The PBAC recommended that anecortave be used as monotherapy and requested that the
Secretariat advice the MSAC Secretariat of this recommendation with a view to similarly
limiting verteporfin to use as monotherapy. The PBAC noted that there were a number
of other unresolved issues with the listing wording, including whether or not a Section
100 listing was the most appropriate listing to ensure patient access and whether
to apply an upper limit to the number of PBS-subsided treatments per eye. The PBAC
requested that these issues be resolved by the RWG in consultation with the sponsor
and other relevant stakeholders.
[Following the meeting, the post-PBAC RWG recommended that a Section 85 authority
listing be used for anecortave, as (a) anecortave will principally be used by ophthalmologists
in private rooms in the community setting thus making a Section 85 listing appropriate
and (b) a Section 85 listing does not create any obvious obstacle to patient access].
Recommendation
ANECORTAVE ACETATE, depot suspension, 15 mg in 0.5 ml
Restriction: To be finalised
Authority Required
Initial treatment by an ophthalmologist, as the sole subsidised therapy, of predominantly
(>50%) classic, subfoveal choroidal neovascularisation (CNV) due to age related macular
degeneration (AMD), as diagnosed by fluorescein angiography, in a patient with a baseline
visual acuity equal to or better than 6/60 (20/200).
No more than 10 treatments per eye will be authorised.
Authority approvals will be administered by the PBS and Specialised Drugs Branch of
Medicare Australia.
The first authority application for each eye must be made in writing, and must include:
- a completed authority prescription form;
- a completed Subfoveal Choroidal Neovascularisation (CNV) – PBS Supporting Information Form [www.medicare.gov.au]; and
- a copy of the fluorescein angiogram demonstrating that the CNV is predominantly classic (>50%).

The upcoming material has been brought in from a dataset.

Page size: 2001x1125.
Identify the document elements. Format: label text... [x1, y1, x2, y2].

Written applications for authority to prescribe anecortave should be forwarded to:
Medicare Australia
Prior Written Approval of Specialised Drugs
Reply Paid 9826
GPO Box 9826
HOBART TAS 7001
Alternatively, the first authority application may be faxed to Medicare Australia
on (03) 6215 5474 (hours of operation 8 a.m. to 5 p.m. EST Monday to Friday). Medicare
Australia will then contact the prescriber by telephone. The original documentation
must be posted to the above address after approval has been gained.
Authority Required
Continuing treatment by an ophthalmologist, as the sole subsidised therapy, of predominantly
(>50%) classic, subfoveal choroidal neovascularisation (CNV) due to age related macular
degeneration (AMD) where the patient has previously been granted an authority prescription
for the same eye.
No more than 10 treatments per eye will be authorised.

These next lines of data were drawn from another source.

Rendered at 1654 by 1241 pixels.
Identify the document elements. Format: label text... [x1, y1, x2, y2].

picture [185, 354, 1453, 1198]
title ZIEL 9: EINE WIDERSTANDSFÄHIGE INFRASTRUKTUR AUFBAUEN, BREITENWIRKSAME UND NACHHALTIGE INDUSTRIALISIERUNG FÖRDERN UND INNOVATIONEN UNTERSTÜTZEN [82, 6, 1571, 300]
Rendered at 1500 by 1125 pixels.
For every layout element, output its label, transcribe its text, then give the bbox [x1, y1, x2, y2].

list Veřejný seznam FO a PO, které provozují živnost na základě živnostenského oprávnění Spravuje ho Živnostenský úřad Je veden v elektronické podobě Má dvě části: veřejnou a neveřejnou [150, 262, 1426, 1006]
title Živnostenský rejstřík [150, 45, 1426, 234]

Authority approvals will be administered by the PBS and Specialised Drugs Branch of
Medicare Australia. Authority applications for continuing treatment in the same eye
may be made by telephone on 1800 700 270 (hours of operation 8 a.m. to 5 p.m. EST
Monday to Friday).
Max Quantity: 1
Number of Repeats: 0
Pack: 1
13. Context for Decision
The PBAC helps decide whether and, if so, how medicines should be subsidised in Australia. It considers submissions in this context. A PBAC decision not to recommend listing or not to recommend changing a listing does not represent a final PBAC view about the merits of the medicine. A company can resubmit to the PBAC or seek independent review of the PBAC decision.
14. Sponsor’s Comment
The sponsor welcomes the PBAC recommendation and would be willing to participate in
further discussion regarding access mechanisms that would allow direct supply via
ophthalmologists' rooms. A direct supply mechanism would significantly improve the
convenience and timely treatment in this patient group that is frequently hampered
by mobility and transport issues.
The sponsor would also like to stress that the efficacy estimates used in the cost
effectiveness submission included the 50% of patients in whom leakage (reflux) of
medication occurred due to incorrect injection technique. There is considerable evidence
that avoidance of leakage will result in improved efficacy. To this end, Alcon encourages
all prospective users to be trained on the correct injection technique.